Indeed, I don't actually need anybody to be anything. Particularly not for me. What I need is to find what is interesting about other people.

I'd like to know more about intimidation. The psychology of it. This isn't the healthy application of anger I am talking about where intimidation is used to avoid potentially costly conflict. But where people find other people unapproachable. I suspect it might be akin to judgement in some way, perhaps its reverse. Judgement is employed most commonly to find people who are even worse than us at things we are insecure about. Perhaps intimidation is where we find people who by their existence emphasise our own felt deficit.

It would apply to my relationship with artists I admire, and possibly fit my friends description as well.

There is of course a self-fulfulling prophecy about being intimidating though, in that I don't actually desire the company of people that cant step to me, or converse with me. Of course, if people can merely enact these behaviors, they are no longer the people I don't desire the company of, they are people I would readily befriend.

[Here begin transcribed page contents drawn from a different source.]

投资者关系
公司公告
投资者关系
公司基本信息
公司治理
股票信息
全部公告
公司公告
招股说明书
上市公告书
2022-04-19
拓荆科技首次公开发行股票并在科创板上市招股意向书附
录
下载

Tuesday, December 01, 2015

Living the Montage

I just finished my third 12 hour day in studio in a row. I'm currently doing a bunch of painstaking practice, the sort of work that gets covered in 30 seconds - 2 minutes in a movie. It'd be interesting to see an actual montage of a kid going away to get good at being an artist. Like they show him hitting a note book at age 12, and then a bunch of select crops as he learns contour, rendering, massing, construction, foreshortening, perspective, composition, colour etc. And then at the end of the montage he is 40 years old, but a master illustrator/painter whatever.

And while I say painstaking, it's where I want to be, and I think that's the secret of the montage. Not that they take a long time in real time, but that they require you to actually love doing that work.